Maximum Spanning Trees Are Invariant to Temperature Scaling in Graph-based Dependency Parsing

TL;DR

This paper proves that temperature scaling, a common calibration method, does not affect the output of maximum spanning tree algorithms in neural graph-based dependency parsers, indicating the need for alternative calibration techniques.

Contribution

The paper provides a theoretical proof that temperature scaling cannot alter the dependency parsing results derived from neural network scores.

Findings

Temperature scaling does not change maximum spanning tree outputs.

Calibration techniques must be different from temperature scaling for dependency parsers.

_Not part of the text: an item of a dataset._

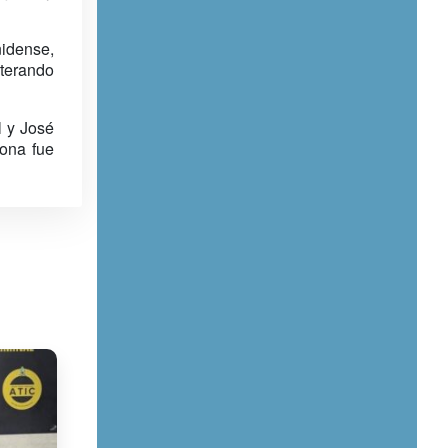
nidense,
iterando
l y José
ona fue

Miscalibration issues require new solutions beyond temperature scaling.

Abstract

Modern graph-based syntactic dependency parsers operate by predicting, for each token within a sentence, a probability distribution over its possible syntactic heads (i.e., all other tokens) and then extracting a maximum spanning tree from the resulting log-probabilities. Nowadays, virtually all such parsers utilize deep neural networks and may thus be susceptible to miscalibration (in particular, overconfident predictions). In this paper, we prove that temperature scaling, a popular technique for post-hoc calibration of neural networks, cannot change the output of the aforementioned procedure. We conclude that other techniques are needed to tackle miscalibration in graph-based dependency parsers in a way that improves parsing accuracy.